Au plan politique, ce n’est évidemment pas à moins de travail critique et de mise à l’épreuve des productions idéologiques du pouvoir qu’en appelaient ces philosophes, mais à davantage – précisément en ne ciblant pas les seuls « populistes » ou, en leur temps, l’extrême droite. Mais cette critique portait aussi bien sur les effets de pouvoir attachés à des disciplines scientifiques ou se parant de scientificité, comme l’économie néoclassique, dont le rôle dans la gouvernementalité néolibérale est bien celui d’une matrice de savoir et de pouvoir, dont Foucault avait commencé l’analyse dans ses cours au Collège de France des années 1978-1979.

Autrement dit – et on passe ici à la seconde réponse : on ne saurait répondre à la « post-vérité » par une vision de la vérité « pure », qui éviterait d’analyser les « jeux de vérité » actuels qui font du discours économique un instrument de domination irréductible à une simple production « idéologique » de « fausseté ». La pensée critique contemporaine doit se déployer sur plusieurs fronts, et sur plusieurs registres : le registre « classique », ou dans le sillage des « Lumières », de la « critique de l’idéologie » et des effets automatiquement bénéfiques de la « Raison » pour éclairer le « peuple » ne suffit pas à faire face à l’utilisation de certaines formes de rationalité comme instruments de pouvoir sur ledit « peuple », tendanciellement renvoyé à ses « passions irrationnelles » lorsqu’il se rebiffe contre l’ordre des marchés, l’ouverture des frontières à la libre circulation des capitaux et des marchandises et la flexibilisation du travail.
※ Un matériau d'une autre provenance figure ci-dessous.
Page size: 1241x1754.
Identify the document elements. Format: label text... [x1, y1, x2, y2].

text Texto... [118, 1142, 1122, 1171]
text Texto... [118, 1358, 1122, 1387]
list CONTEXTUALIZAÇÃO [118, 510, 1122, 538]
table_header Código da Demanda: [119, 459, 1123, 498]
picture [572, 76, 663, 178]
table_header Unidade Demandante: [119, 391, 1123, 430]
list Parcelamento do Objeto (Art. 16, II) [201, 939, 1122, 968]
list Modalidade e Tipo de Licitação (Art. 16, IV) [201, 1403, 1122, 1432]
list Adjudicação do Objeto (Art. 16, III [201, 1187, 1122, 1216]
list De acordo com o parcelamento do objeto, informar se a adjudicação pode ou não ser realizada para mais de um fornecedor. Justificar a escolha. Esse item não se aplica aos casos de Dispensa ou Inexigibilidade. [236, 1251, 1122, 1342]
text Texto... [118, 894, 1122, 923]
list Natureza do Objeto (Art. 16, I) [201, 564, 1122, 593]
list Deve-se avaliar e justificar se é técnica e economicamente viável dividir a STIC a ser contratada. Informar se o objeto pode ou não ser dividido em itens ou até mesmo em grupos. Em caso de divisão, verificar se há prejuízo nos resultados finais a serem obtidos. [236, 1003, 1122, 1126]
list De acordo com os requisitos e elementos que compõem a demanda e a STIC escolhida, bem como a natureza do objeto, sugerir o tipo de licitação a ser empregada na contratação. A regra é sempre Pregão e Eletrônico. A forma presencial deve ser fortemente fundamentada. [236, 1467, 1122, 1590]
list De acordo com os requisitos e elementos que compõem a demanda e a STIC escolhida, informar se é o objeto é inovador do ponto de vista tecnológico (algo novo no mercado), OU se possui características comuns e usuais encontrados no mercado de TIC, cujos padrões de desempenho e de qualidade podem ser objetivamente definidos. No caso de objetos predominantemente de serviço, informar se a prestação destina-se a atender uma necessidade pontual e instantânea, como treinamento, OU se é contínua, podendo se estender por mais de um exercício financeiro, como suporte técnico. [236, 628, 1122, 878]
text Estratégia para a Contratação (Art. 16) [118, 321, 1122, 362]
Les réflexions développées dans le champ de ce qu’on unifie de façon quelque peu abusive sous le chef de la French Theory ou du « post-modernisme » peuvent contribuer à mettre en cause ce que nous avons désigné comme « la tentation épistémocratique » (qui place ici une discipline comme l’économie néoclassique en position de matrice de pouvoir et de justification de la libéralisation toujours accrue des économies nationales). Elles sont sans doute moins adaptées pour lutter contre un discours néo-populiste qui ne s’embarrasse pas de la moindre référence à une discipline scientifique ou à un « savoir », mais joue plutôt du ressentiment des classes populaires et moyennes contre l’ensemble des « élites », élites intellectuelles et étatiques comprises, pour promouvoir autrement le démantèlement de l’État social, tout en donnant un tour plus « national » au capitalisme contemporain – America first, « la France aux Français », etc.
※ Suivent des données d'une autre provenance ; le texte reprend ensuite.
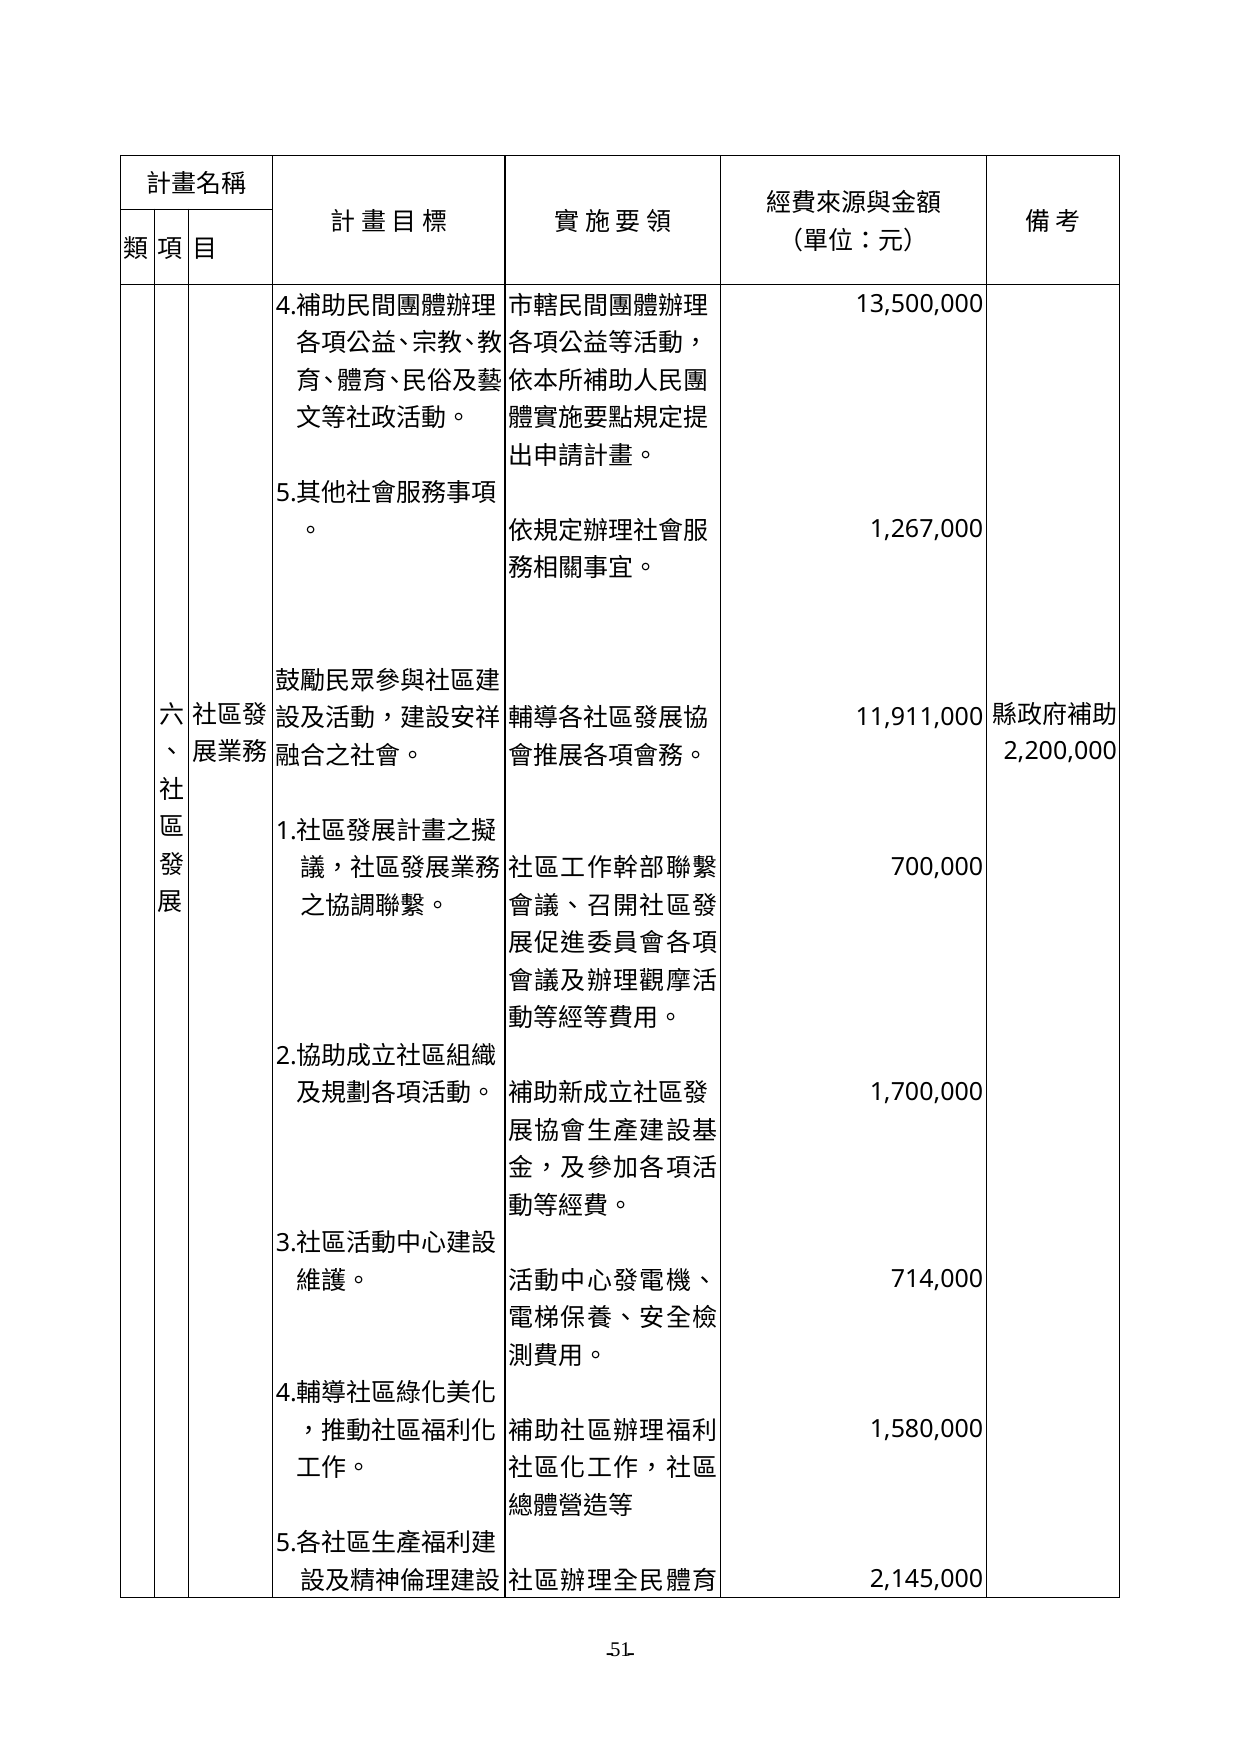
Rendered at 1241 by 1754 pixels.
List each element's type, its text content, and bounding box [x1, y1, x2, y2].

table_cell 縣政府補助2,200,000 [987, 285, 1119, 1597]
table_cell 六 、 社 區 發 展 [155, 285, 188, 1597]
table_header 計畫名稱 [121, 156, 272, 208]
table_header 備 考 [987, 156, 1119, 283]
table_cell [121, 285, 154, 1597]
table_cell 目 [189, 210, 272, 283]
table_cell 13,500,000 1,267,000 11,911,000 700,000 1,700,000 714,000 1,580,000 2,145,000 [721, 285, 986, 1597]
table_header 經費來源與金額 （單位：元） [721, 156, 986, 283]
table_cell 社區發展業務 [189, 285, 272, 1597]
table_cell 類 [121, 210, 154, 283]
table_header 實 施 要 領 [506, 156, 720, 283]
table_cell 項 [155, 210, 188, 283]
table_cell 4.補助民間團體辦理各項公益、宗教、教育、體育、民俗及藝文等社政活動。 5.其他社會服務事項。 鼓勵民眾參與社區建設及活動，建設安祥融合之社會。 1.社區發展計畫之擬議，社區發展業務之協調聯繫。 2.協助成立社區組織及規劃各項活動。 3.社區活動中心建設維護。 4.輔導社區綠化美化，推動社區福利化工作。 5.各社區生產福利建設及精神倫理建設 [273, 285, 504, 1597]
table_cell 市轄民間團體辦理各項公益等活動，依本所補助人民團體實施要點規定提出申請計畫。 依規定辦理社會服務相關事宜。 輔導各社區發展協會推展各項會務。 社區工作幹部聯繫會議、召開社區發展促進委員會各項會議及辦理觀摩活動等經等費用。 補助新成立社區發 展協會生產建設基金，及參加各項活動等經費。 活動中心發電機、電梯保養、安全檢測費用。 補助社區辦理福利社區化工作，社區總體營造等 社區辦理全民體育 [506, 285, 720, 1597]
table_header 計 畫 目 標 [273, 156, 504, 283]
Ce type de pensée, qui ne cache pas son anti-intellectualisme et son indifférence aux sciences, brouille délibérément le vrai et le faux et joue bien, en ce sens, sur un registre qui n’est pas celui que visent prioritairement la déconstruction ou la généalogie. C’est pourquoi une pensée comme celle d’Arendt, qui a été à l’école de la déconstruction (dans sa version source heideggérienne), mais a poursuivi sa réflexion politique au-delà, face à des régimes qui transformaient et niaient les faits historiques tout en se réclamant d’une « science » fondatrice, est sans doute plus efficace dans cette perspective. En effet, elle a reconnu tout à la fois le péril d’une prétention au monopole de la vérité par le pouvoir et le danger d’un abandon de l’idée de vérité.